YOUR OBJECTIVE -
Task for the records below: please retype exactly and only the lines from the first through the one with "X015333Y002967D01*", with every picture omitted.
↓
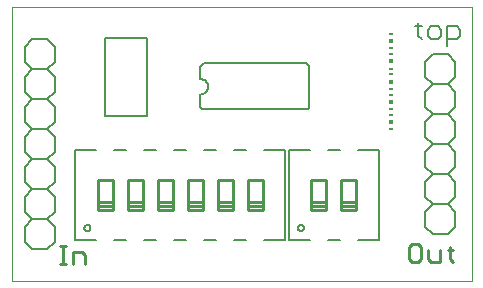
<source format=gto>
G75*
%MOIN*%
%OFA0B0*%
%FSLAX24Y24*%
%IPPOS*%
%LPD*%
%AMOC8*
5,1,8,0,0,1.08239X$1,22.5*
%
%ADD10C,0.0000*%
%ADD11C,0.0110*%
%ADD12C,0.0060*%
%ADD13C,0.0080*%
%ADD14C,0.0100*%
%ADD15R,0.0118X0.0059*%
%ADD16R,0.0118X0.0118*%
D10*
X000542Y000150D02*
X000542Y009284D01*
X015896Y009284D01*
X015896Y000150D01*
X000542Y000150D01*
D11*
X002172Y000717D02*
X002368Y000717D01*
X002270Y000717D02*
X002270Y001307D01*
X002172Y001307D02*
X002368Y001307D01*
X002601Y001110D02*
X002897Y001110D01*
X002995Y001012D01*
X002995Y000717D01*
X002601Y000717D02*
X002601Y001110D01*
X013786Y001288D02*
X013786Y000894D01*
X013884Y000796D01*
X014081Y000796D01*
X014179Y000894D01*
X014179Y001288D01*
X014081Y001386D01*
X013884Y001386D01*
X013786Y001288D01*
X014430Y001189D02*
X014430Y000894D01*
X014529Y000796D01*
X014824Y000796D01*
X014824Y001189D01*
X015075Y001189D02*
X015272Y001189D01*
X015173Y001288D02*
X015173Y000894D01*
X015272Y000796D01*
D12*
X015083Y001717D02*
X014583Y001717D01*
X014333Y001967D01*
X014333Y002467D01*
X014583Y002717D01*
X014333Y002967D01*
X014333Y003467D01*
X014583Y003717D01*
X014333Y003967D01*
X014333Y004467D01*
X014583Y004717D01*
X014333Y004967D01*
X014333Y005467D01*
X014583Y005717D01*
X014333Y005967D01*
X014333Y006467D01*
X014583Y006717D01*
X014333Y006967D01*
X014333Y007467D01*
X014583Y007717D01*
X015083Y007717D01*
X015333Y007467D01*
X015333Y006967D01*
X015083Y006717D01*
X015333Y006467D01*
X015333Y005967D01*
X015083Y005717D01*
X014583Y005717D01*
X015083Y005717D02*
X015333Y005467D01*
X015333Y004967D01*
X015083Y004717D01*
X015333Y004467D01*
X015333Y003967D01*
X015083Y003717D01*
X015333Y003467D01*
X015333Y002967D01*
X015083Y002717D01*
X015333Y002467D01*
X015333Y001967D01*
X015083Y001717D01*
X015083Y002717D02*
X014583Y002717D01*
X014583Y003717D02*
X015083Y003717D01*
X015083Y004717D02*
X014583Y004717D01*
X012790Y004524D02*
X012090Y004524D01*
X011490Y004524D02*
X011090Y004524D01*
X010490Y004524D02*
X009790Y004524D01*
X009790Y001524D01*
X010490Y001524D01*
X011090Y001524D02*
X011490Y001524D01*
X012090Y001524D02*
X012790Y001524D01*
X012790Y004524D01*
X009672Y004524D02*
X008972Y004524D01*
X008372Y004524D02*
X007972Y004524D01*
X007372Y004524D02*
X006972Y004524D01*
X006372Y004524D02*
X005972Y004524D01*
X005372Y004524D02*
X004972Y004524D01*
X004372Y004524D02*
X003972Y004524D01*
X003372Y004524D02*
X002672Y004524D01*
X002672Y001524D01*
X003372Y001524D01*
X002972Y001924D02*
X002974Y001944D01*
X002980Y001962D01*
X002989Y001980D01*
X003001Y001995D01*
X003016Y002007D01*
X003034Y002016D01*
X003052Y002022D01*
X003072Y002024D01*
X003092Y002022D01*
X003110Y002016D01*
X003128Y002007D01*
X003143Y001995D01*
X003155Y001980D01*
X003164Y001962D01*
X003170Y001944D01*
X003172Y001924D01*
X003170Y001904D01*
X003164Y001886D01*
X003155Y001868D01*
X003143Y001853D01*
X003128Y001841D01*
X003110Y001832D01*
X003092Y001826D01*
X003072Y001824D01*
X003052Y001826D01*
X003034Y001832D01*
X003016Y001841D01*
X003001Y001853D01*
X002989Y001868D01*
X002980Y001886D01*
X002974Y001904D01*
X002972Y001924D01*
X001987Y001967D02*
X001987Y001467D01*
X001737Y001217D01*
X001237Y001217D01*
X000987Y001467D01*
X000987Y001967D01*
X001237Y002217D01*
X000987Y002467D01*
X000987Y002967D01*
X001237Y003217D01*
X001737Y003217D01*
X001987Y002967D01*
X001987Y002467D01*
X001737Y002217D01*
X001987Y001967D01*
X001737Y002217D02*
X001237Y002217D01*
X001237Y003217D02*
X000987Y003467D01*
X000987Y003967D01*
X001237Y004217D01*
X000987Y004467D01*
X000987Y004967D01*
X001237Y005217D01*
X000987Y005467D01*
X000987Y005967D01*
X001237Y006217D01*
X001737Y006217D01*
X001987Y005967D01*
X001987Y005467D01*
X001737Y005217D01*
X001987Y004967D01*
X001987Y004467D01*
X001737Y004217D01*
X001987Y003967D01*
X001987Y003467D01*
X001737Y003217D01*
X001737Y004217D02*
X001237Y004217D01*
X001237Y005217D02*
X001737Y005217D01*
X001737Y006217D02*
X001987Y006467D01*
X001987Y006967D01*
X001737Y007217D01*
X001987Y007467D01*
X001987Y007967D01*
X001737Y008217D01*
X001237Y008217D01*
X000987Y007967D01*
X000987Y007467D01*
X001237Y007217D01*
X001737Y007217D01*
X001237Y007217D02*
X000987Y006967D01*
X000987Y006467D01*
X001237Y006217D01*
X003972Y001524D02*
X004372Y001524D01*
X004972Y001524D02*
X005372Y001524D01*
X005972Y001524D02*
X006372Y001524D01*
X006972Y001524D02*
X007372Y001524D01*
X007972Y001524D02*
X008372Y001524D01*
X008972Y001524D02*
X009672Y001524D01*
X009672Y004524D01*
X010090Y001924D02*
X010092Y001944D01*
X010098Y001962D01*
X010107Y001980D01*
X010119Y001995D01*
X010134Y002007D01*
X010152Y002016D01*
X010170Y002022D01*
X010190Y002024D01*
X010210Y002022D01*
X010228Y002016D01*
X010246Y002007D01*
X010261Y001995D01*
X010273Y001980D01*
X010282Y001962D01*
X010288Y001944D01*
X010290Y001924D01*
X010288Y001904D01*
X010282Y001886D01*
X010273Y001868D01*
X010261Y001853D01*
X010246Y001841D01*
X010228Y001832D01*
X010210Y001826D01*
X010190Y001824D01*
X010170Y001826D01*
X010152Y001832D01*
X010134Y001841D01*
X010119Y001853D01*
X010107Y001868D01*
X010098Y001886D01*
X010092Y001904D01*
X010090Y001924D01*
X014583Y006717D02*
X015083Y006717D01*
X015071Y007998D02*
X015071Y008639D01*
X015392Y008639D01*
X015498Y008532D01*
X015498Y008318D01*
X015392Y008211D01*
X015071Y008211D01*
X014854Y008318D02*
X014854Y008532D01*
X014747Y008639D01*
X014533Y008639D01*
X014427Y008532D01*
X014427Y008318D01*
X014533Y008211D01*
X014747Y008211D01*
X014854Y008318D01*
X014210Y008211D02*
X014104Y008318D01*
X014104Y008745D01*
X014210Y008639D02*
X013997Y008639D01*
D13*
X010472Y007262D02*
X010472Y006030D01*
X010473Y006030D02*
X010474Y006009D01*
X010472Y005988D01*
X010467Y005968D01*
X010459Y005949D01*
X010448Y005932D01*
X010435Y005916D01*
X010419Y005903D01*
X010401Y005892D01*
X010382Y005884D01*
X010362Y005879D01*
X010361Y005880D02*
X006982Y005880D01*
X006982Y005879D02*
X006961Y005878D01*
X006940Y005880D01*
X006920Y005885D01*
X006901Y005893D01*
X006884Y005904D01*
X006868Y005917D01*
X006855Y005933D01*
X006844Y005951D01*
X006836Y005970D01*
X006831Y005990D01*
X006832Y005990D02*
X006832Y006386D01*
X006852Y006386D02*
X006882Y006388D01*
X006912Y006393D01*
X006941Y006402D01*
X006968Y006415D01*
X006994Y006430D01*
X007018Y006449D01*
X007039Y006470D01*
X007058Y006494D01*
X007073Y006520D01*
X007086Y006547D01*
X007095Y006576D01*
X007100Y006606D01*
X007102Y006636D01*
X007100Y006666D01*
X007095Y006696D01*
X007086Y006725D01*
X007073Y006752D01*
X007058Y006778D01*
X007039Y006802D01*
X007018Y006823D01*
X006994Y006842D01*
X006968Y006857D01*
X006941Y006870D01*
X006912Y006879D01*
X006882Y006884D01*
X006852Y006886D01*
X006832Y006886D02*
X006832Y007218D01*
X006832Y007223D02*
X006831Y007248D01*
X006833Y007272D01*
X006839Y007296D01*
X006848Y007318D01*
X006861Y007339D01*
X006876Y007358D01*
X006894Y007375D01*
X006914Y007389D01*
X006935Y007400D01*
X006958Y007408D01*
X006982Y007413D01*
X006982Y007412D02*
X010322Y007412D01*
X010345Y007410D01*
X010368Y007405D01*
X010390Y007396D01*
X010410Y007383D01*
X010428Y007368D01*
X010443Y007350D01*
X010456Y007330D01*
X010465Y007308D01*
X010470Y007285D01*
X010472Y007262D01*
X005061Y008251D02*
X005061Y005671D01*
X003661Y005671D01*
X003661Y008251D01*
X005061Y008251D01*
D14*
X004922Y003524D02*
X004422Y003524D01*
X004422Y002774D01*
X004422Y002654D01*
X004422Y002524D01*
X004922Y002524D01*
X004922Y002654D01*
X004922Y002774D01*
X004922Y003524D01*
X005422Y003524D02*
X005422Y002774D01*
X005422Y002654D01*
X005422Y002524D01*
X005922Y002524D01*
X005922Y002654D01*
X005922Y002774D01*
X005922Y003524D01*
X005422Y003524D01*
X006422Y003524D02*
X006422Y002774D01*
X006422Y002654D01*
X006422Y002524D01*
X006922Y002524D01*
X006922Y002654D01*
X006922Y002774D01*
X006922Y003524D01*
X006422Y003524D01*
X007422Y003524D02*
X007422Y002774D01*
X007422Y002654D01*
X007422Y002524D01*
X007922Y002524D01*
X007922Y002654D01*
X007922Y002774D01*
X007922Y003524D01*
X007422Y003524D01*
X008422Y003524D02*
X008422Y002774D01*
X008422Y002654D01*
X008422Y002524D01*
X008922Y002524D01*
X008922Y002654D01*
X008922Y002774D01*
X008922Y003524D01*
X008422Y003524D01*
X008422Y002774D02*
X008922Y002774D01*
X008922Y002654D02*
X008422Y002654D01*
X007922Y002654D02*
X007422Y002654D01*
X007422Y002774D02*
X007922Y002774D01*
X006922Y002774D02*
X006422Y002774D01*
X006422Y002654D02*
X006922Y002654D01*
X005922Y002654D02*
X005422Y002654D01*
X005422Y002774D02*
X005922Y002774D01*
X004922Y002774D02*
X004422Y002774D01*
X004422Y002654D02*
X004922Y002654D01*
X003922Y002654D02*
X003922Y002524D01*
X003422Y002524D01*
X003422Y002654D01*
X003422Y002774D01*
X003922Y002774D01*
X003922Y003524D01*
X003422Y003524D01*
X003422Y002774D01*
X003422Y002654D02*
X003922Y002654D01*
X003922Y002774D01*
X010540Y002774D02*
X010540Y002654D01*
X010540Y002524D01*
X011040Y002524D01*
X011040Y002654D01*
X011040Y002774D01*
X011040Y003524D01*
X010540Y003524D01*
X010540Y002774D01*
X011040Y002774D01*
X011040Y002654D02*
X010540Y002654D01*
X011540Y002654D02*
X011540Y002524D01*
X012040Y002524D01*
X012040Y002654D01*
X012040Y002774D01*
X012040Y003524D01*
X011540Y003524D01*
X011540Y002774D01*
X011540Y002654D01*
X012040Y002654D01*
X012040Y002774D02*
X011540Y002774D01*
D15*
X013199Y005229D03*
X013199Y005701D03*
X013199Y005898D03*
X013199Y006370D03*
X013199Y006567D03*
X013199Y007040D03*
X013199Y007237D03*
X013199Y007709D03*
X013199Y007906D03*
X013199Y008378D03*
D16*
X013199Y008142D03*
X013199Y007473D03*
X013199Y006804D03*
X013199Y006134D03*
X013199Y005465D03*
M02*

</source>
↑
WRITTEN SOLUTION -
<source format=gto>
G75*
%MOIN*%
%OFA0B0*%
%FSLAX24Y24*%
%IPPOS*%
%LPD*%
%AMOC8*
5,1,8,0,0,1.08239X$1,22.5*
%
%ADD10C,0.0000*%
%ADD11C,0.0110*%
%ADD12C,0.0060*%
%ADD13C,0.0080*%
%ADD14C,0.0100*%
%ADD15R,0.0118X0.0059*%
%ADD16R,0.0118X0.0118*%
D10*
X000542Y000150D02*
X000542Y009284D01*
X015896Y009284D01*
X015896Y000150D01*
X000542Y000150D01*
D11*
X002172Y000717D02*
X002368Y000717D01*
X002270Y000717D02*
X002270Y001307D01*
X002172Y001307D02*
X002368Y001307D01*
X002601Y001110D02*
X002897Y001110D01*
X002995Y001012D01*
X002995Y000717D01*
X002601Y000717D02*
X002601Y001110D01*
X013786Y001288D02*
X013786Y000894D01*
X013884Y000796D01*
X014081Y000796D01*
X014179Y000894D01*
X014179Y001288D01*
X014081Y001386D01*
X013884Y001386D01*
X013786Y001288D01*
X014430Y001189D02*
X014430Y000894D01*
X014529Y000796D01*
X014824Y000796D01*
X014824Y001189D01*
X015075Y001189D02*
X015272Y001189D01*
X015173Y001288D02*
X015173Y000894D01*
X015272Y000796D01*
D12*
X015083Y001717D02*
X014583Y001717D01*
X014333Y001967D01*
X014333Y002467D01*
X014583Y002717D01*
X014333Y002967D01*
X014333Y003467D01*
X014583Y003717D01*
X014333Y003967D01*
X014333Y004467D01*
X014583Y004717D01*
X014333Y004967D01*
X014333Y005467D01*
X014583Y005717D01*
X014333Y005967D01*
X014333Y006467D01*
X014583Y006717D01*
X014333Y006967D01*
X014333Y007467D01*
X014583Y007717D01*
X015083Y007717D01*
X015333Y007467D01*
X015333Y006967D01*
X015083Y006717D01*
X015333Y006467D01*
X015333Y005967D01*
X015083Y005717D01*
X014583Y005717D01*
X015083Y005717D02*
X015333Y005467D01*
X015333Y004967D01*
X015083Y004717D01*
X015333Y004467D01*
X015333Y003967D01*
X015083Y003717D01*
X015333Y003467D01*
X015333Y002967D01*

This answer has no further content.